◆ **Exercise description**:
All lines from the top of the records below through the line holding "12: (349, 136)", and only those, should be printed exactly, minus the pictures.

[Dataset entries]
╔══

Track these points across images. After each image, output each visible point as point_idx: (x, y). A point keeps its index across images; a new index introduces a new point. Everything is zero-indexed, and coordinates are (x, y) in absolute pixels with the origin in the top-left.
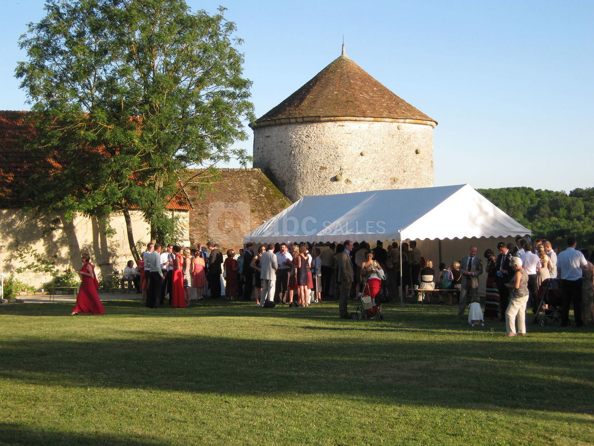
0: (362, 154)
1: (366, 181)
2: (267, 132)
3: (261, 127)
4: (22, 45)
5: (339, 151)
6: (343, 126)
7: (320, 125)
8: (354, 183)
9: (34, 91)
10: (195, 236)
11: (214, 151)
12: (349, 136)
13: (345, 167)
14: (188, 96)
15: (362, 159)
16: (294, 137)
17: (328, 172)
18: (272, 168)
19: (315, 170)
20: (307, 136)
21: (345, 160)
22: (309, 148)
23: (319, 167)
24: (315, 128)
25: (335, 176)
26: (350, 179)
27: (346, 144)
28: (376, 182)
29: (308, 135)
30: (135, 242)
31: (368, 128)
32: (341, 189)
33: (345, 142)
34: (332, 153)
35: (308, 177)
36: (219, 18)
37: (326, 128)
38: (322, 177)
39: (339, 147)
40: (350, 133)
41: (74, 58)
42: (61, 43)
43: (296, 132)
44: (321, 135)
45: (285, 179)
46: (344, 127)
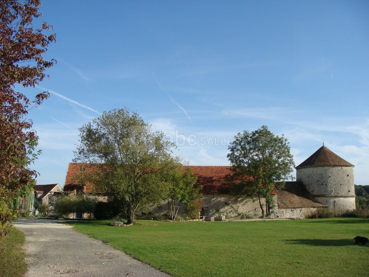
1: (332, 185)
2: (300, 170)
3: (299, 169)
4: (229, 149)
5: (323, 176)
6: (324, 168)
9: (232, 162)
10: (279, 202)
11: (283, 177)
13: (325, 181)
14: (276, 162)
17: (319, 182)
18: (302, 181)
20: (313, 171)
21: (325, 179)
22: (314, 175)
23: (317, 181)
24: (315, 169)
25: (322, 183)
26: (327, 184)
28: (335, 185)
30: (261, 204)
32: (324, 187)
33: (325, 173)
34: (321, 177)
35: (314, 184)
36: (282, 138)
37: (319, 169)
39: (323, 174)
40: (326, 170)
41: (243, 152)
42: (239, 147)
44: (317, 171)
45: (306, 184)
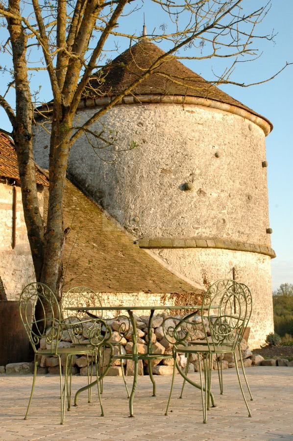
0: (217, 156)
1: (222, 195)
5: (188, 146)
6: (192, 112)
7: (160, 108)
8: (208, 195)
12: (200, 127)
13: (197, 172)
15: (217, 162)
16: (118, 124)
17: (173, 177)
19: (154, 174)
20: (140, 123)
21: (197, 162)
22: (144, 142)
23: (160, 170)
24: (153, 113)
25: (184, 183)
26: (204, 189)
27: (198, 138)
28: (232, 197)
29: (142, 122)
31: (221, 120)
32: (192, 203)
33: (197, 135)
34: (179, 151)
35: (143, 184)
37: (170, 113)
38: (165, 184)
39: (189, 142)
40: (202, 124)
43: (121, 117)
44: (161, 123)
46: (194, 114)
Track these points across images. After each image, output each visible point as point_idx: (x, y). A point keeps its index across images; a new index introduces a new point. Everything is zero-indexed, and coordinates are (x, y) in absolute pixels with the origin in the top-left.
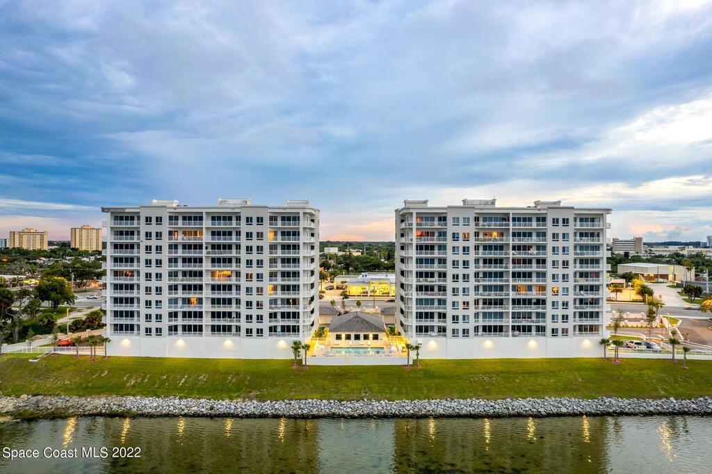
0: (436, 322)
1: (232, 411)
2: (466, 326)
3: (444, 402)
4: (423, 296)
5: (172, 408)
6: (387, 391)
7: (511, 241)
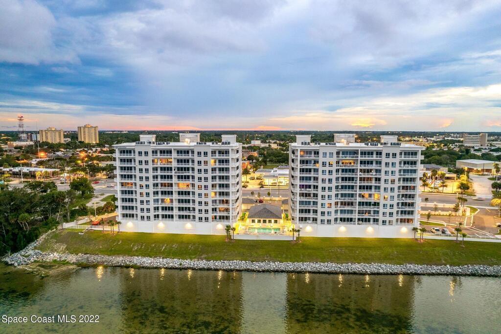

╚══

◆ **Output below**:
Track these points across images. After each image, output each visible point as point_idx: (x, y). A point keeps its index across images; a new index introduces a new point. Everything is zero-indexed, and coordinates are (x, y) in absolute pixels with the origin in the top-left.
0: (362, 154)
1: (366, 181)
2: (267, 132)
3: (261, 127)
4: (22, 45)
5: (339, 151)
6: (343, 126)
7: (320, 125)
8: (354, 183)
9: (34, 91)
10: (195, 236)
11: (214, 151)
12: (349, 136)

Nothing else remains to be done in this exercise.